Emily Thornberry eliminated from Labour leadership race as contest enters final stage
Emily Thornberry has been eliminated from the Labour leadership race after failing to secure enough nominations from local party branches and affiliated groups.
The Shadow Foreign Secretary was unable to win support from the required 33 constituency Labour parties to take her through to the final round of the contest.
Labour Party rules dictate that to make it onto the members’ ballot, candidates should have the backing of 33 CLPs or at least three groups affiliated with the party.
Ms Thornberry had not received nominations from any affiliated groups, but, with nominations from 30 local parties at the beginning of the day, was hoping to reach the required threshold.
She received the backing of Cardiff North, taking her final tally to 31, but was unable to secure any additional nominations by the Friday evening deadline.
Keir Starmer, Rebecca Long-Bailey and Lisa Nandy are now in a three-way race to succeed Jeremy Corbyn, after they all received enough nominations to make it onto the final ballot.
Ms Thornberry tweeted last night: “I’m proud that I was the only candidate to secure nominations from all four nations of the UK, and I’m delighted to have made new friends around the country, and met so many dedicated campaigners, who may be deflated by the election result, but are determined to fight back.
“It was on their behalf that I stood for the leadership, because I’ve always believed we are at our best when – from the dispatch box to the doorstep – we are one, united fighting force, taking on the Tories, and standing up for the communities we represent.”
She continued: “I want to wish Rebecca, Lisa and Keir good luck for the rest of a gruelling campaign.

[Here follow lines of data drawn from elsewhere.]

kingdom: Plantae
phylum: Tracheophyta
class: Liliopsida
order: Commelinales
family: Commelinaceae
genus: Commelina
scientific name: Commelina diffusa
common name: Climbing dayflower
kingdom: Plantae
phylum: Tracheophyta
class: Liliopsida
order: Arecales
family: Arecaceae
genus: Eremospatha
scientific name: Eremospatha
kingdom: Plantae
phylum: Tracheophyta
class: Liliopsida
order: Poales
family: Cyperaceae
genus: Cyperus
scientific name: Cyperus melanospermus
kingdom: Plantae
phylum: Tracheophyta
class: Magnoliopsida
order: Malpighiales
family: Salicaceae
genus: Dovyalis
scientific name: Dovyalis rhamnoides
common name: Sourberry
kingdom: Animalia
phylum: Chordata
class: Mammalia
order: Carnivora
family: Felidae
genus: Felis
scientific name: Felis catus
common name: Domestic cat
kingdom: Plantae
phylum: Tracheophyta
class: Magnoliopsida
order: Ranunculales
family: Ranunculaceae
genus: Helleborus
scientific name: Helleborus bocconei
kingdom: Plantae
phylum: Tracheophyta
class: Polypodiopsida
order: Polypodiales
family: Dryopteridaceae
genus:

They are three excellent candidates, representing the best of our party, and whoever emerges as the winner, I am sure they will take our party forward, and will do so with my unstinting support.”
The remaining candidates will increase their campaigning efforts over the coming weeks, and will get access to the party’s membership data this weekend.
The names and phone numbers of members will be given to the candidates by 5pm today, but the party has come under fire for charging candidates up to £5,000 for the information.
Mr Starmer will enter the final stage of the contest as the frontrunner, after he won the backing of 374 CLPs and trade unions including UNISION, the largest in the country.
Ms Long-Bailey received the support of 164 local parties and trade unions such as Unite, while Ms Nandy was backed by 72 CLPs and groups like the National Union of Mineworkers.
Labour Party members will vote for their favourite candidate between 24 February and 2 April, with the result announced on 4 April.